How does the blood keep flowing against the pull of gravity?

In some cases, your valves can stop working, and malfunction. This means that the valves in your veins would not prevent the backflow of deoxygenated blood, which means the blood would be traveling in the wrong direction.

This blood then pools and accumulates in the veins in the legs, which can cause swelling or what we now refer to as varicose veins.

Your body must work hard to keep the blood flowing against the pull of gravity, however, as we have evolved on Earth, our bodies are equipped to pump up against the pull of gravity.

If your valves fail to work, then the blood is pulled down the legs with gravity, which can cause the varicose veins.

The best way to keep your blood flowing against the pull of gravity, and to prevent getting varicose veins, is to exercise often so that your muscles contract and squeeze the blood around your body, in conjunction with the work of the valves.

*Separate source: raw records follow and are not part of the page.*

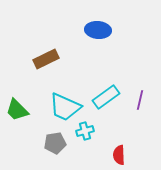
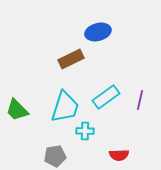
blue ellipse: moved 2 px down; rotated 20 degrees counterclockwise
brown rectangle: moved 25 px right
cyan trapezoid: rotated 96 degrees counterclockwise
cyan cross: rotated 18 degrees clockwise
gray pentagon: moved 13 px down
red semicircle: rotated 90 degrees counterclockwise
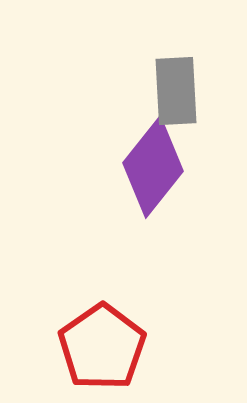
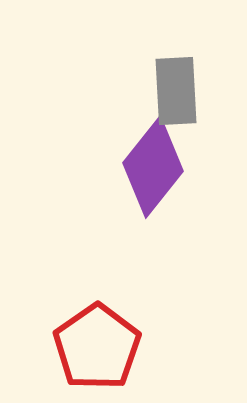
red pentagon: moved 5 px left
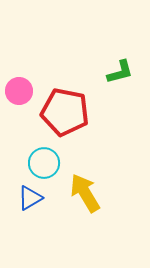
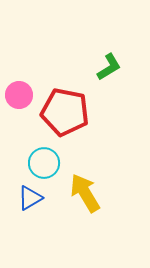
green L-shape: moved 11 px left, 5 px up; rotated 16 degrees counterclockwise
pink circle: moved 4 px down
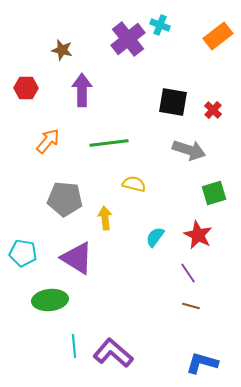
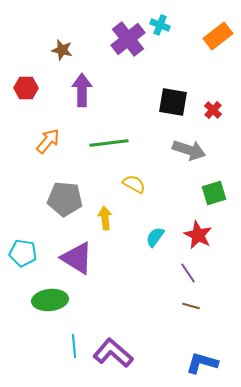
yellow semicircle: rotated 15 degrees clockwise
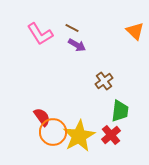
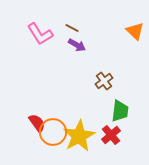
red semicircle: moved 5 px left, 6 px down
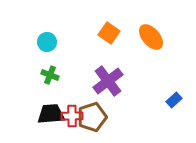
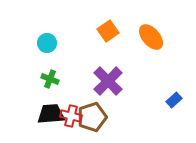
orange square: moved 1 px left, 2 px up; rotated 20 degrees clockwise
cyan circle: moved 1 px down
green cross: moved 4 px down
purple cross: rotated 8 degrees counterclockwise
red cross: moved 1 px left; rotated 15 degrees clockwise
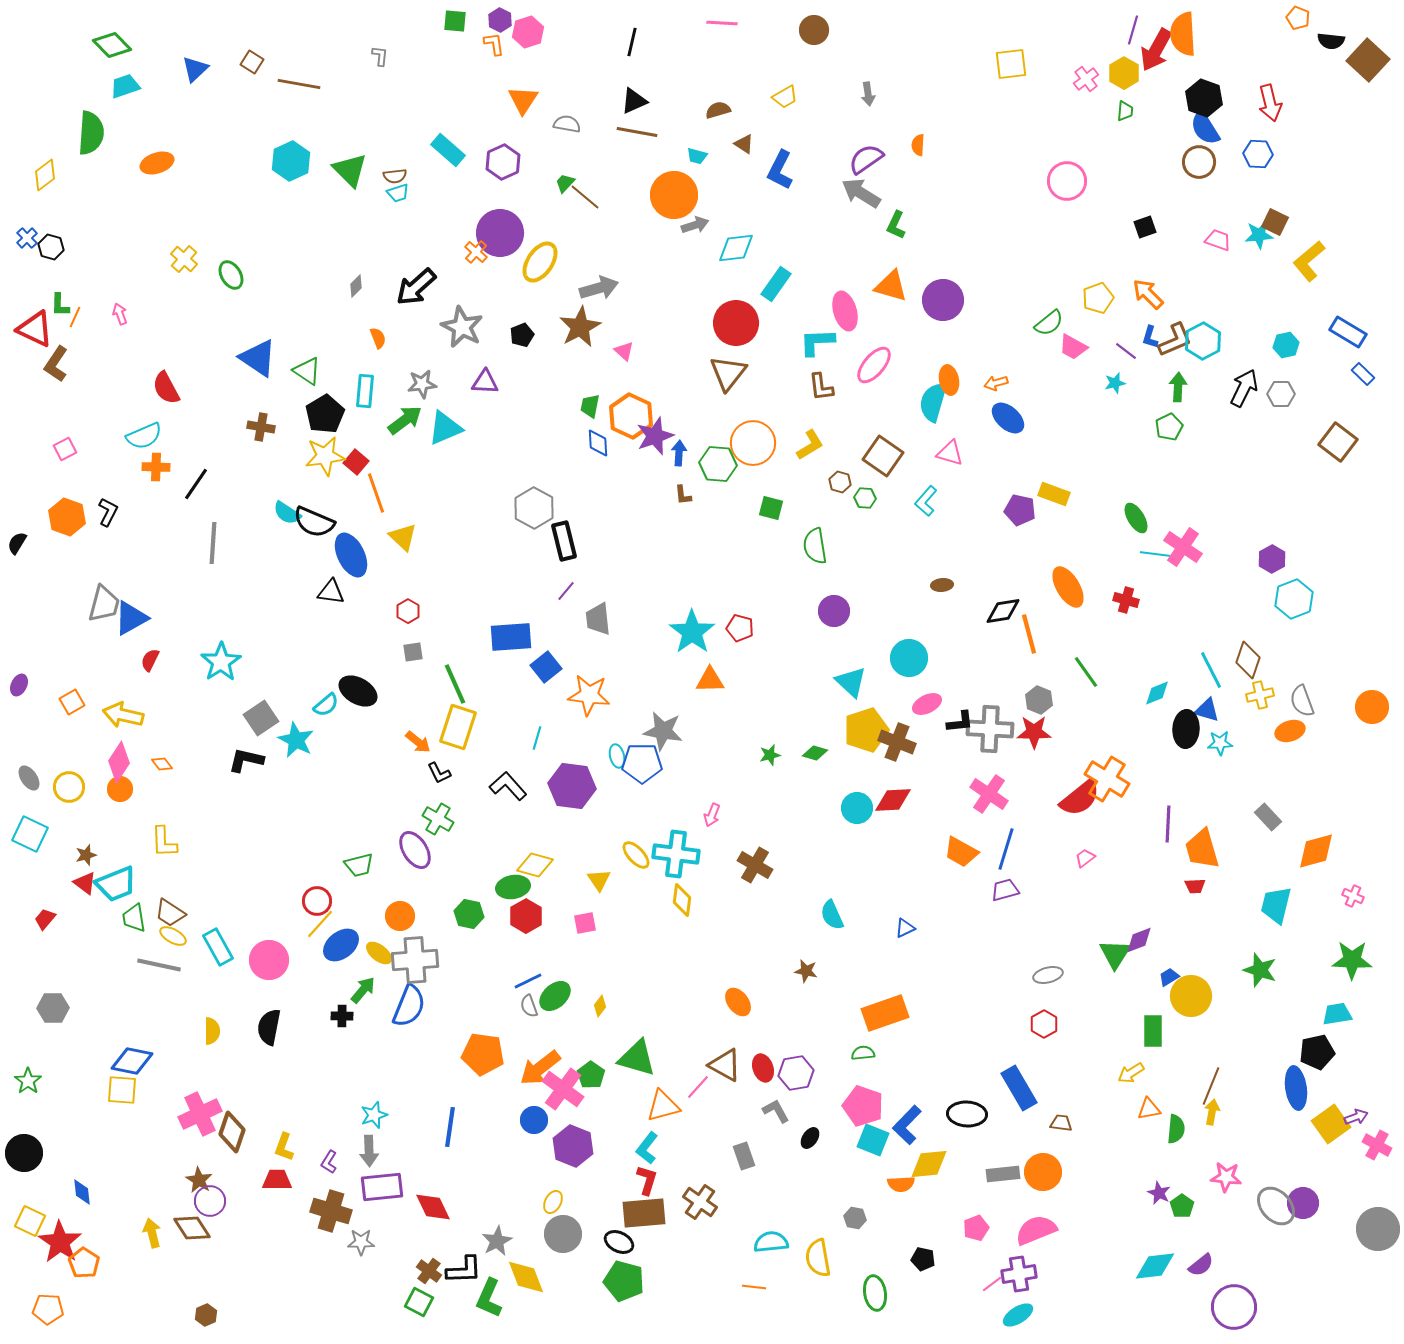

If your body is relying on your veins alone, and not your muscles too, then this causes more of a strain, and your valves can succumb to the powerful force of gravity, causing them to fail. 

If your muscles are active and working, then you are helping the flow of blood around the body, which is why exercise is essential to your body. 

Summary

To summarise, the heart is an incredibly powerful organ in your body, which can pump blood all around the body.

However, the heart cannot pump blood back up to the heart by itself after it has reached the extremities.

The heart also relies upon the valves in your veins and your muscles to help flow blood in the right direction, and pump the blood back up from the legs, against the pull of gravity.